═══ Study text ═══

1. Sep 2, 2011

### kimberley511

1. What is the displacement between t= 0 s and t= 7 s?The "area' under the curve, between the two times is the displacement. The "area" is the area enclosed by the curve and the time axis (v=0 line). Those parts of the curve with negative velocity contribute negative area and those with positive velocity contribute positive area.
Between t=0 s and 7 s,

Δx =

2. Relevant equations
Area of Rectangle: (l*w)
Area of Trapezoid: (1/2 b (h1+h2))
Area of Triangle: (1/2bh)

3. Rectangle: 1.5(-380)= -570
Trapezoid:1/2*3*(-380+-280)=-825
Triangle: 1/2*1.5*280=-420

delta x = -(570+825+420)= -1815 ...this was my attempt and it was wrong. I don't know what I am doing wrong please help

1. The problem statement, all variables and given/known data

2. Relevant equations

3. The attempt at a solution

Last edited: Sep 2, 2011
2. Sep 2, 2011

### davo789

Could you elaborate on how you got your answer for delta x?

═══ Data shown ═══

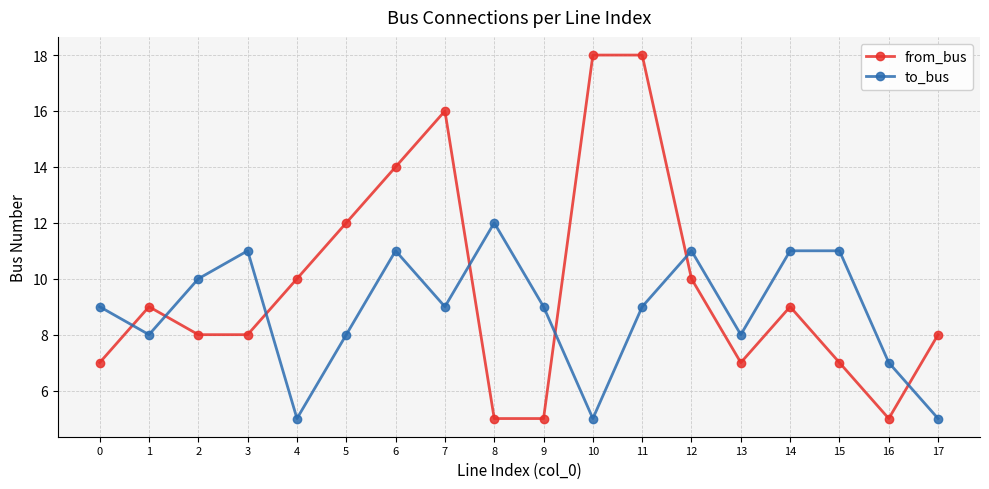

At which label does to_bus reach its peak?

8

═══

• [What this task involves]:
Reproduce verbatim the portion of the displacement thread above from "delta x = -(570+825+420)= -1815" to "for delta x?".

• [Reply]:
delta x = -(570+825+420)= -1815 ...this was my attempt and it was wrong. I don't know what I am doing wrong please help

1. The problem statement, all variables and given/known data

2. Relevant equations

3. The attempt at a solution

Last edited: Sep 2, 2011
2. Sep 2, 2011

### davo789

Could you elaborate on how you got your answer for delta x?